What To Tell A Therapist
What Is A Therapist's Job?

I am writing this a few weeks
after an attack on the United States by terrorists.

I could have written this about many other terrors adults sometimes face, such as
living without adequate food and water,
living with chronic physical abuse,
living with someone who is intent on “breaking our will,”
living with a terminal disease that can strike at any moment,
and living through battles during war.

This topic is for adults.
(Although children often experience terror,
they are not my focus today.)


When a terrifying incident happens,
our first feeling is fear.
We immediately begin to think about “fight or flight”:
Will we take the abuse…
fight it…
or try to minimize it
by using our cleverest strategy?

Later we will be quite proud of what we did during those first few minutes.

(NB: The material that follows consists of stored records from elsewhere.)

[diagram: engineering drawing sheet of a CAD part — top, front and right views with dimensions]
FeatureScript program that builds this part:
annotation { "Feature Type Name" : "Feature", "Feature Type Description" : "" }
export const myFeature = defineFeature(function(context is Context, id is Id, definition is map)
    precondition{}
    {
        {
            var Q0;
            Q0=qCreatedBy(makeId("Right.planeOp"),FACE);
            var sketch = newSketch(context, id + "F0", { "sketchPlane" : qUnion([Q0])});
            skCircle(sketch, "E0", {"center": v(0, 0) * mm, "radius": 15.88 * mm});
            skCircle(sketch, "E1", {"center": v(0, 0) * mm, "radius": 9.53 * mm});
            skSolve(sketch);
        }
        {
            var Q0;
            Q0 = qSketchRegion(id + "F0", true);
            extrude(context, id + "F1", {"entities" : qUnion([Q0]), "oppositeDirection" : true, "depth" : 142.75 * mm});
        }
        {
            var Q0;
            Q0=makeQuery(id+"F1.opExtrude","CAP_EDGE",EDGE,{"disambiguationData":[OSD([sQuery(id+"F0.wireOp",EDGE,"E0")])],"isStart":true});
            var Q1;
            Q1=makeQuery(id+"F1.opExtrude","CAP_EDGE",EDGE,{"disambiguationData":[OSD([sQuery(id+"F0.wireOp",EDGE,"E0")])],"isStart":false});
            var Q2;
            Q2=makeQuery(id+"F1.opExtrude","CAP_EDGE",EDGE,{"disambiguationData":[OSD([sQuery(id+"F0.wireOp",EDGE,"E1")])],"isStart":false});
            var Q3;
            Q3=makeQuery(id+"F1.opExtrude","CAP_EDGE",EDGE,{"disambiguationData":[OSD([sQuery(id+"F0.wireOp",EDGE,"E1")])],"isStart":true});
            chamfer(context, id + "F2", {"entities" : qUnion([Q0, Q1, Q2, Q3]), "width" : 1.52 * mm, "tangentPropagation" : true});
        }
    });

This immediate reaction to terror
is actually good for us psychologically.
It shows us how excellent we are
at handling the worst situations one can imagine.


In the first few days or weeks after the terrorizing incident
everyone feels certain fearful aftereffects.
Everyone also experiences a uniquely personal set of feelings.

The fearful aftereffects everyone experiences
come from our thoughts about the past and future.
Since the terror event was so intense,
it sticks in our minds
and we replay the memory a bit
until the image finally wears off.
And since we always want to protect ourselves,
we also naturally give some thought
to whether similar events will happen in the future.

The uniquely personal feelings are
the feelings each person tends to acknowledge
whenever anything goes wrong in their lives.
These can include sadness, anger, guilt, shame, irrational fear,
and whatever else we feel when things go wrong.
The healthiest among us will have very few of these feelings,
and the ones we do have won’t be too intense.
The least healthy among us may have many such feelings,
and some may be intense.

The thing to remember about all of these short-term effects is
that they are normal.
Even the intense and irrational feelings
some people have are normal for them.
They are used to them, and they will subside.
If the short-term feelings decrease in intensity each day
there is no need for concern and much reason for kind support.


Long-term effects may show up
one to three or four months later
– but they began way back in childhood.

When we were small each of us came up with
our own unique “safety plan.”
We came up with this plan in our birth family
and it worked as well as any plan possibly could have worked in that family.
As adults we still have our childhood safety plan in the back of our minds
but as we get older we adjust the plan in big and small ways,
based on the degree of safety we notice in our adult world.

When we experience terror,
our faith in our grownup safety plan is challenged
and we are tempted to return to some or even all
of our childhood beliefs about safety.
If we had a relatively safe childhood,
this revisiting of our childhood
might only mean that we allow ourselves to get more physical comfort,
just as we did with our parents when we were small.
But if we had a difficult childhood,
this return to our childhood safety plan might mean
following a plan that simply can’t work in the grownup world.

The most damaging effect of the experience of terror
is this return to an outdated plan.


About The Immediate Effects:
Notice how well you handled things
in the first few hours after the terror incident.
Realize that you can count on these natural abilities
to carry you through any future incidents that occur.

Also notice, and take very seriously,
how often you face such fear.

If frightening events happen often,
something is terribly wrong
with the way you are living.
Get help to change the way you make decisions
about who to spend time with,
how to protect yourself and others,
how to use your anger effectively, etc.

About The Short-Term Effects:
You are just soothing yourself as well as you can,
so you only need to trust yourself and avoid being self-critical.

About The Long-Term Effects:
If the emotional pain doesn’t go away in a few months,
you owe it to yourself to find a good therapist.
(Read “Are You Considering Therapy?” – another topic in this series.)

Accept yourself as you are.

Accept others as they are.

Don’t let terror rob you of anything!